Check each row, column and box such that it contains the numbers 1-9 each, with no duplicates. Most answers here already discuss this.

But how to do that efficiently? Answer: Use a loop like

result=0;
for each entry:
  result |= 1<<(value-1)
return (result==511);

Each number will set one bit of the result. If all 9 numbers are unique, the lowest 9 bits will be set. So the "check for duplicates" test is just a check that all 9 bits are set, which is the same as testing result==511. You need to do 27 of these checks.. one for each row, column, and box.

Answer 2

Here is mine in C. Only pass each square once.
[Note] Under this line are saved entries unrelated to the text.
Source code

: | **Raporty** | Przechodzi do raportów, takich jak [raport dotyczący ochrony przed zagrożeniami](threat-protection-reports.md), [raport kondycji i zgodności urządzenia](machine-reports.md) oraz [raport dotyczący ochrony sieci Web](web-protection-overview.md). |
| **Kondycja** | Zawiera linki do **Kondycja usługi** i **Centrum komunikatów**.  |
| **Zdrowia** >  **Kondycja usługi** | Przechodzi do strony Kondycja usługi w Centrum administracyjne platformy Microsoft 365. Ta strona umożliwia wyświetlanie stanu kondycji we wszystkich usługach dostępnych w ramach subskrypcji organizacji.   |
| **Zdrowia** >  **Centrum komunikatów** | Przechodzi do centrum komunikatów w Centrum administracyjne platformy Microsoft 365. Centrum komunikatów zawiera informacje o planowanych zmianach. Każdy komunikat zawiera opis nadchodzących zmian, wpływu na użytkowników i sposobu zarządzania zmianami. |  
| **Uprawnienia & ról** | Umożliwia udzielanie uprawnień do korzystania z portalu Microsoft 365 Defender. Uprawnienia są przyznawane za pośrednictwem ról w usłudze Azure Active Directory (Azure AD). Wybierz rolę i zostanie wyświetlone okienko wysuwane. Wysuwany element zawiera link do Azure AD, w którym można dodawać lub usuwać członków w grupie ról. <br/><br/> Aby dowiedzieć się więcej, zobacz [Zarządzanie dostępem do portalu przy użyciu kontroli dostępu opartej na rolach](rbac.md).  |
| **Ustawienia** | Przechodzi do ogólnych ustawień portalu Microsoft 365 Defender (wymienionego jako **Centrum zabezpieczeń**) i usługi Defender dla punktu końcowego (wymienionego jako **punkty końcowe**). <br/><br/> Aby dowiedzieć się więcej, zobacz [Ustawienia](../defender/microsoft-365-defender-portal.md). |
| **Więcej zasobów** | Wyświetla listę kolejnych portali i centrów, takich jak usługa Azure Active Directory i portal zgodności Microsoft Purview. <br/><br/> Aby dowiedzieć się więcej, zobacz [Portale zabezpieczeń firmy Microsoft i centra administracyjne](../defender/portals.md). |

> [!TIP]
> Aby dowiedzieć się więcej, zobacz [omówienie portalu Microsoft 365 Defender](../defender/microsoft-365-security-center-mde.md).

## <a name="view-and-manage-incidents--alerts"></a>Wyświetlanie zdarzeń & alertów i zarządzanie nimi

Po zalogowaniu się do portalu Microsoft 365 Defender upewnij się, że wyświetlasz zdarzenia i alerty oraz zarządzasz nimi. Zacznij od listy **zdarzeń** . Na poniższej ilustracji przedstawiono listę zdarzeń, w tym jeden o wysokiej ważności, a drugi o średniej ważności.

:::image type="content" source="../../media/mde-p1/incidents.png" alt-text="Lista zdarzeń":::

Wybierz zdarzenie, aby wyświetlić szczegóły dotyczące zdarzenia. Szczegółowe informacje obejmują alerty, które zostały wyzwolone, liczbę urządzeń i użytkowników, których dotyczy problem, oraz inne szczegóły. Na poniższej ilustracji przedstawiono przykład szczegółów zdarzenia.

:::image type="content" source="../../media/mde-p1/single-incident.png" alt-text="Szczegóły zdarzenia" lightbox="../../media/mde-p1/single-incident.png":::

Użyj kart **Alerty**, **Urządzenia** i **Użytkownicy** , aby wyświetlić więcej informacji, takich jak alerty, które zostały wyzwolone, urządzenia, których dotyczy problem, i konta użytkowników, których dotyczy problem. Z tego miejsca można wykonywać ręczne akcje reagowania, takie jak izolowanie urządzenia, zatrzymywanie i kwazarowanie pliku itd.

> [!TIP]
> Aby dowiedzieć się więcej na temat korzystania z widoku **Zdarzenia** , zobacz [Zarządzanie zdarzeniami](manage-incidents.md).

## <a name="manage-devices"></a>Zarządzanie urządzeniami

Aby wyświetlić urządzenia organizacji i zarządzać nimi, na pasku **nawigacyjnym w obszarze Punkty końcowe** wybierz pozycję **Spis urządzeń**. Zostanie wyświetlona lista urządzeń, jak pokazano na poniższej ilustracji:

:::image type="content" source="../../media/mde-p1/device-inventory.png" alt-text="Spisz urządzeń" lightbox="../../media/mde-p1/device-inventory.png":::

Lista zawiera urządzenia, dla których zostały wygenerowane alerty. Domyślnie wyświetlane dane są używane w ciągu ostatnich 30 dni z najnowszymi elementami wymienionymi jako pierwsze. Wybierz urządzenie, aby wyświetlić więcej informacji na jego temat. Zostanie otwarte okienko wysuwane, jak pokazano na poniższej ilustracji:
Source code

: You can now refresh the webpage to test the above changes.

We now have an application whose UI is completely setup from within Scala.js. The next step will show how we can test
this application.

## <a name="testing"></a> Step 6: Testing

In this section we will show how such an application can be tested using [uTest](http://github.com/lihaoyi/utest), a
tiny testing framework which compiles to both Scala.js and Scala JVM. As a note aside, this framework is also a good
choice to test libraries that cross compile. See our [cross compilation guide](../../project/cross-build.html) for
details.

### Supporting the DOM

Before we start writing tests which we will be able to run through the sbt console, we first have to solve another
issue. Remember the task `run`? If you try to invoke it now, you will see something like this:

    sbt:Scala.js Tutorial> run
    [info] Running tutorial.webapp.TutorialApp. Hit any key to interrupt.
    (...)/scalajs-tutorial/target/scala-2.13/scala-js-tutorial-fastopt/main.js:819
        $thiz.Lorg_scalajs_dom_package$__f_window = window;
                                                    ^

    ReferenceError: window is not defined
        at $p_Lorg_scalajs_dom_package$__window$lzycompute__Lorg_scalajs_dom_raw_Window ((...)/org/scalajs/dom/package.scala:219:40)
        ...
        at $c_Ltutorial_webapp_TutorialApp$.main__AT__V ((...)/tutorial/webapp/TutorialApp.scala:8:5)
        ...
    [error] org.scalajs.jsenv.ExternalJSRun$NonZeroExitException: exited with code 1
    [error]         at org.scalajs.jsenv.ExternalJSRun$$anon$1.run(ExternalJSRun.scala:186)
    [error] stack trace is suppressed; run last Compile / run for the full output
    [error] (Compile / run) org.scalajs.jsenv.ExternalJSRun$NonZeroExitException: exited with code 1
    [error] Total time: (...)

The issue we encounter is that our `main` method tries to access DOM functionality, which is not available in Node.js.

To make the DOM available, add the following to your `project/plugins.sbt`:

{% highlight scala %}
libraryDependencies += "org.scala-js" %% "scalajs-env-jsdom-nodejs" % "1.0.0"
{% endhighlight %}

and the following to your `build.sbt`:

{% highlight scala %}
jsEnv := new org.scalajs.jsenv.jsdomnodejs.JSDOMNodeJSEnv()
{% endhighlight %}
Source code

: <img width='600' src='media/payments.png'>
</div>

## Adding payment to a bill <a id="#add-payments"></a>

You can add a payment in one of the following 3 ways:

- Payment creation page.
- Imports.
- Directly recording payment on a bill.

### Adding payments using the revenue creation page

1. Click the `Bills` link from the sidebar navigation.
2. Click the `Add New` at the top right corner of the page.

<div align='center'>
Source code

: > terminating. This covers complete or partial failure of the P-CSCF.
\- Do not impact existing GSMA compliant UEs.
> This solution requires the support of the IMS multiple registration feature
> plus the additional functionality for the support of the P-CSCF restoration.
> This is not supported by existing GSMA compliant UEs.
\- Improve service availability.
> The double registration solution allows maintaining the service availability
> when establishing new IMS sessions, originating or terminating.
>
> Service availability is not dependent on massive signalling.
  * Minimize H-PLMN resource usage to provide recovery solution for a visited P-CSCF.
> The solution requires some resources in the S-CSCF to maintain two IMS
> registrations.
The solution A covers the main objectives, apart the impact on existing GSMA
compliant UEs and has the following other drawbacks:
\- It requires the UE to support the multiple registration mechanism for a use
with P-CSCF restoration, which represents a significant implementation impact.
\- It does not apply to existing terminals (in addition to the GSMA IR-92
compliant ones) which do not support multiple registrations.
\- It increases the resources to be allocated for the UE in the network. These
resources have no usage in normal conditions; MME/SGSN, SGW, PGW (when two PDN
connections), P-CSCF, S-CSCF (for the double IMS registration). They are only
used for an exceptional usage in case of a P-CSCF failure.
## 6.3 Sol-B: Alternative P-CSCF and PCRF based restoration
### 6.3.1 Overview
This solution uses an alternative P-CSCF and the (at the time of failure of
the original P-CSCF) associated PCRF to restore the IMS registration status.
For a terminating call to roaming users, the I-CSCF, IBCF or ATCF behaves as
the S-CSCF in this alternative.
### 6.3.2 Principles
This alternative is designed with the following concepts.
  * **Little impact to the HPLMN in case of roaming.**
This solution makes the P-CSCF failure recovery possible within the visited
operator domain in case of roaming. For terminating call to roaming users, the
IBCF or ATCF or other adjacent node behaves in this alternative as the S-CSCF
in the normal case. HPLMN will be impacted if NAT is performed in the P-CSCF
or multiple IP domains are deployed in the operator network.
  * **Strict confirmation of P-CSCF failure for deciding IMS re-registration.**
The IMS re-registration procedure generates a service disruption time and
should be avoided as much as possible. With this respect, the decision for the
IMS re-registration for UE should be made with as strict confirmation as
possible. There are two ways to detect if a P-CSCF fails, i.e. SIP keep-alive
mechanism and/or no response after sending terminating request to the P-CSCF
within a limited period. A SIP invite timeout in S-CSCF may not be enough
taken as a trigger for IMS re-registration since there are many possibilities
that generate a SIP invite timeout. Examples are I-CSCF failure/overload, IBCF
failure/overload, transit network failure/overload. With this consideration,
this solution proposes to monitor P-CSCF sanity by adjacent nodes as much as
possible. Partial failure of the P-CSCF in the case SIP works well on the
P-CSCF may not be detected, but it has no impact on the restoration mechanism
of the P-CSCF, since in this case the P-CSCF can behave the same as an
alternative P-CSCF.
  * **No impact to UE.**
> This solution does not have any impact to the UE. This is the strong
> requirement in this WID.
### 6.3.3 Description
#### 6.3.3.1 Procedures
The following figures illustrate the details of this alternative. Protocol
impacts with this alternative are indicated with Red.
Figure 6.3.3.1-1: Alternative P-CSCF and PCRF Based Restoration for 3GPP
int checkSudoku(int board[]) {
  int i;
  int check[13] = { 0 };

  for (i = 0; i < 81; i++) {
    if (i % 9 == 0) {
      check[9] = 0;
      if (i % 27 == 0) {
        check[10] = 0;
        check[11] = 0;
        check[12] = 0;
      }
    }

    if (check[i % 9] & (1 << board[i])) {
      return 0;
    }
    check[i % 9] |= (1 << board[i]);

    if (check[9] & (1 << board[i])) {
      return 0;
    }
    check[9] |= (1 << board[i]);

    if (i % 9 < 3) {
      if (check[10] & (1 << board[i])) {
        return 0;
      }
      check[10] |= (1 << board[i]);
    } else if (i % 9 < 6) {
      if (check[11] & (1 << board[i])) {
        return 0;
      }
      check[11] |= (1 << board[i]);
    } else {
      if (check[12] & (1 << board[i])) {
        return 0;
      }
      check[12] |= (1 << board[i]);
    }
  }
}

Answer 3

One minor optimization you can make is that you can check for duplicates in a row, column, or box in O(n) time rather than O(n^2): as you iterate through the set of numbers, you add each one to a hashset. Depending on the language, you may actually be able to use a true hashset, which is constant time lookup and insertion; then checking for duplicates can be done in the same step by seeing if the insertion was successful or not. It's a minor improvement in the code, but going from O(n^2) to O(n) is a significant optimization.

Answer 4

I'd write an interface that has functions that receive the sudoku field and returns true/false if it's a solution. Then implement the constraints as single validation classes per constraint.

To verify just iterate through all constraint classes and when all pass the sudoku is correct. To speedup put the ones that most likely fail to the front and stop in the first result that points to invalid field.

Pretty generic pattern. ;-)

You can of course enhance this to provide hints which field is presumably wrong and so on.

First constraint, just check if all fields are filled out. (Simple loop) Second check if all numbers are in each block (nested loops) Third check for complete rows and columns (almost same procedure as above but different access scheme)

Answer 5

Peter Norvig has a great article on solving sudoku puzzles (with python),

https://norvig.com/sudoku.html

Maybe it's too much for what you want to do, but it's a great read anyway

Answer 6

You could extract all values in a set (row, column, box) into a list, sort it, then compare to '(1, 2, 3, 4, 5, 6, 7, 8, 9)